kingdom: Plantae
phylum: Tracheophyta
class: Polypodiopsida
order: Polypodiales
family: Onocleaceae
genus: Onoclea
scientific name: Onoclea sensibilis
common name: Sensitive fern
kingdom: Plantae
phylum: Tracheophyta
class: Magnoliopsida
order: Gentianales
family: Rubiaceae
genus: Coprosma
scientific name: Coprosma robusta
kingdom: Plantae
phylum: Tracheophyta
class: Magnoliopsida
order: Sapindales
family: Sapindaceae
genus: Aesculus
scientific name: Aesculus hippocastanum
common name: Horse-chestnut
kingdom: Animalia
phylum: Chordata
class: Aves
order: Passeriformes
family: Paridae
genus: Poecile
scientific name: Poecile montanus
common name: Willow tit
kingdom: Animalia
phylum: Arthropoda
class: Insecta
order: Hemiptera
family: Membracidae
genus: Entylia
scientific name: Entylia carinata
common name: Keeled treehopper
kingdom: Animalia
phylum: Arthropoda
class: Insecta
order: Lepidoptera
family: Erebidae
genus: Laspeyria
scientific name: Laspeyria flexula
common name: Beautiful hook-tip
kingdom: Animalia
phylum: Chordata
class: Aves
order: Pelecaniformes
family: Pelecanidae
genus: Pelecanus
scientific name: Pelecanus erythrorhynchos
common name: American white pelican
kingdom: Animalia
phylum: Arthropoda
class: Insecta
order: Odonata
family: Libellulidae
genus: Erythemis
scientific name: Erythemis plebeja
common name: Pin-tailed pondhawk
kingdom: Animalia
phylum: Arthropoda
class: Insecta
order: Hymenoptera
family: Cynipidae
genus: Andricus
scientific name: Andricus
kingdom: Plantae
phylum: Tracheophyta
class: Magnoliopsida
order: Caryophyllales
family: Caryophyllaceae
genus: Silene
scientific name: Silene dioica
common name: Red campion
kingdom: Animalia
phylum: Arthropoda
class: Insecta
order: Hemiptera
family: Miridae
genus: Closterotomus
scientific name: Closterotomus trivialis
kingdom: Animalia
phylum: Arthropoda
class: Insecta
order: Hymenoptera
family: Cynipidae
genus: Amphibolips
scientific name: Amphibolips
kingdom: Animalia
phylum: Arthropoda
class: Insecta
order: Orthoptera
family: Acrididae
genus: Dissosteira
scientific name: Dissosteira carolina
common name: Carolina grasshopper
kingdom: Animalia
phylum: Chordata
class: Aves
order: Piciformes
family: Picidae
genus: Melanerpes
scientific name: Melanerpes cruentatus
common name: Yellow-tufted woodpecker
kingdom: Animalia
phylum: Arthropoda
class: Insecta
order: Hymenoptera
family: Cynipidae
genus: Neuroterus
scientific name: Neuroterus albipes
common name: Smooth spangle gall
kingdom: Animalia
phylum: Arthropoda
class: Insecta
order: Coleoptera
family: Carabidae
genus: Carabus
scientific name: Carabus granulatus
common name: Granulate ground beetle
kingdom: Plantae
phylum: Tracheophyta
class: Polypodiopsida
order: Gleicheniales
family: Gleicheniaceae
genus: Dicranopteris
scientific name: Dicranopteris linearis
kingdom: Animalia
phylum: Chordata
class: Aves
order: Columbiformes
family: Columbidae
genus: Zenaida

Given task:
Reproduce all of the lines above, from the first to the last, without altering a single character.

Answer:
kingdom: Plantae
phylum: Tracheophyta
class: Polypodiopsida
order: Polypodiales
family: Onocleaceae
genus: Onoclea
scientific name: Onoclea sensibilis
common name: Sensitive fern
kingdom: Plantae
phylum: Tracheophyta
class: Magnoliopsida
order: Gentianales
family: Rubiaceae
genus: Coprosma
scientific name: Coprosma robusta
kingdom: Plantae
phylum: Tracheophyta
class: Magnoliopsida
order: Sapindales
family: Sapindaceae
genus: Aesculus
scientific name: Aesculus hippocastanum
common name: Horse-chestnut
kingdom: Animalia
phylum: Chordata
class: Aves
order: Passeriformes
family: Paridae
genus: Poecile
scientific name: Poecile montanus
common name: Willow tit
kingdom: Animalia
phylum: Arthropoda
class: Insecta
order: Hemiptera
family: Membracidae
genus: Entylia
scientific name: Entylia carinata
common name: Keeled treehopper
kingdom: Animalia
phylum: Arthropoda
class: Insecta
order: Lepidoptera
family: Erebidae
genus: Laspeyria
scientific name: Laspeyria flexula
common name: Beautiful hook-tip
kingdom: Animalia
phylum: Chordata
class: Aves
order: Pelecaniformes
family: Pelecanidae
genus: Pelecanus
scientific name: Pelecanus erythrorhynchos
common name: American white pelican
kingdom: Animalia
phylum: Arthropoda
class: Insecta
order: Odonata
family: Libellulidae
genus: Erythemis
scientific name: Erythemis plebeja
common name: Pin-tailed pondhawk
kingdom: Animalia
phylum: Arthropoda
class: Insecta
order: Hymenoptera
family: Cynipidae
genus: Andricus
scientific name: Andricus
kingdom: Plantae
phylum: Tracheophyta
class: Magnoliopsida
order: Caryophyllales
family: Caryophyllaceae
genus: Silene
scientific name: Silene dioica
common name: Red campion
kingdom: Animalia
phylum: Arthropoda
class: Insecta
order: Hemiptera
family: Miridae
genus: Closterotomus
scientific name: Closterotomus trivialis
kingdom: Animalia
phylum: Arthropoda
class: Insecta
order: Hymenoptera
family: Cynipidae
genus: Amphibolips
scientific name: Amphibolips
kingdom: Animalia
phylum: Arthropoda
class: Insecta
order: Orthoptera
family: Acrididae
genus: Dissosteira
scientific name: Dissosteira carolina
common name: Carolina grasshopper
kingdom: Animalia
phylum: Chordata
class: Aves
order: Piciformes
family: Picidae
genus: Melanerpes
scientific name: Melanerpes cruentatus
common name: Yellow-tufted woodpecker
kingdom: Animalia
phylum: Arthropoda
class: Insecta
order: Hymenoptera
family: Cynipidae
genus: Neuroterus
scientific name: Neuroterus albipes
common name: Smooth spangle gall
kingdom: Animalia
phylum: Arthropoda
class: Insecta
order: Coleoptera
family: Carabidae
genus: Carabus
scientific name: Carabus granulatus
common name: Granulate ground beetle
kingdom: Plantae
phylum: Tracheophyta
class: Polypodiopsida
order: Gleicheniales
family: Gleicheniaceae
genus: Dicranopteris
scientific name: Dicranopteris linearis
kingdom: Animalia
phylum: Chordata
class: Aves
order: Columbiformes
family: Columbidae
genus: Zenaida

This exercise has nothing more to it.